Go, where all your black tribe before are gone,
Follow Chastel, Ravaillac, Clement down,
Your Catesby, Faux, and Garnet, thousands more.
And those who hence have lately raised the score;
Where the grand traitor now, and all the crew
Of his disciples must receive their due;
Where flames, and tortures of eternal date
Must punish you, yet ne'er can expiate:
Learn duller fiends your unknown cruelties,
Such as no wit, but yours, could e'er devise,
No guilt, but yours, deserve; make hell confess
Itself outdone, it's devils damned for less.

  1. Ignatius Loyola, who was born in 1491 in Guipuzcoa, one of the Basque provinces.
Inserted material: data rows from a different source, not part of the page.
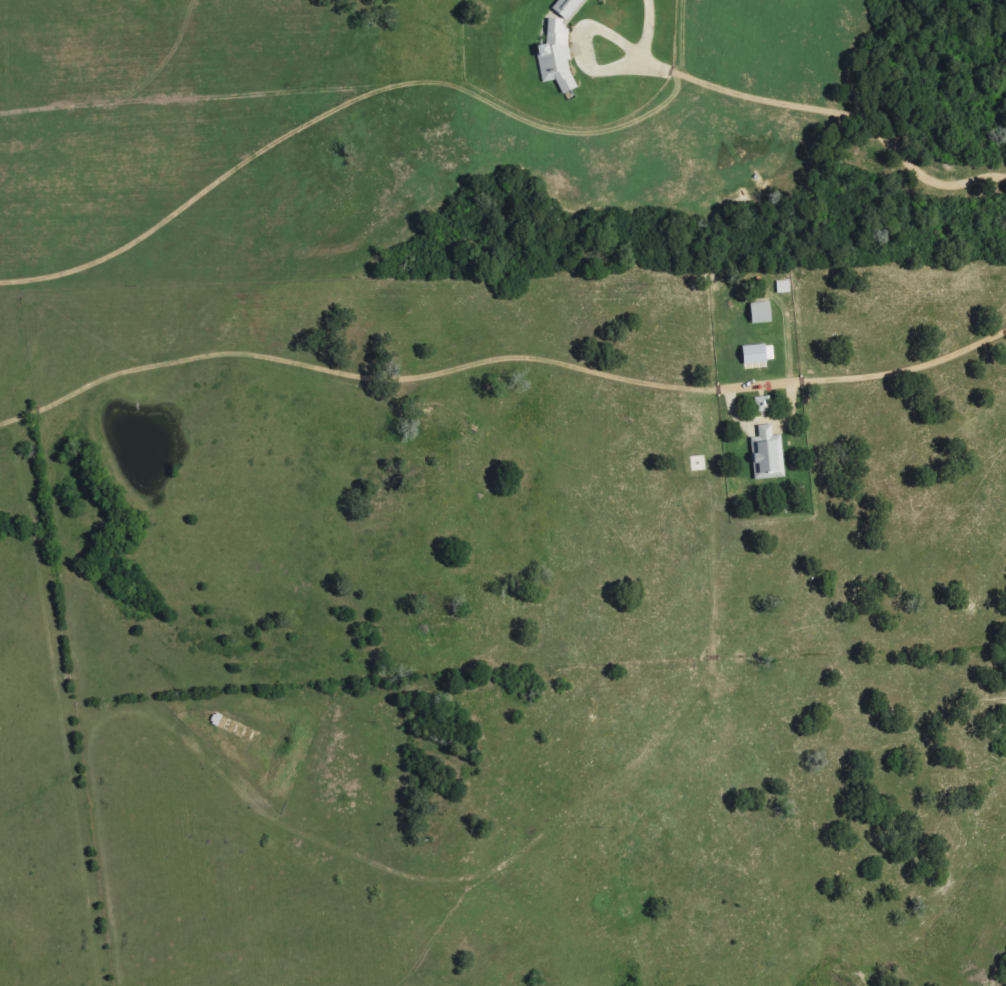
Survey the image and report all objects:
building: (560, 47)
road: (827, 114)
building: (763, 313)
road: (875, 376)
building: (769, 455)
In this Satire, Oldham is speaking in his own person.
  2. Loyola’s original profession was that of a soldier, in which he is aid to have displayed courage and ability. Having renounced arms for a religious life, he determined to make a pilgrimage to Jerusalem, for which he made elaborate preparations in the way of prayer and penance.
  3. See note p. 123.
  4. An Italian Jesuit, created a cardinal by Sextus V., was after afterwards made Archbishop of Capua; one of the most temperate and learned controversialists of his time. His writings are distinguished by perplexity of statement and integrity of reasoning.
  5. Persons who were ready to take false oaths for a consideration. Thus, in one of the Roxburghe ballads:—

    'I'll be no knight of the post,
    To sell my soul for a bribe.'


    They were called knights of the post, because they waited at the posts which it was the custom of the sheriffs to have at their doors for fixing proclamations upon. The custom is alluded to by Ben Jonson in Cynthia's Revels, A. i. Sc. 4.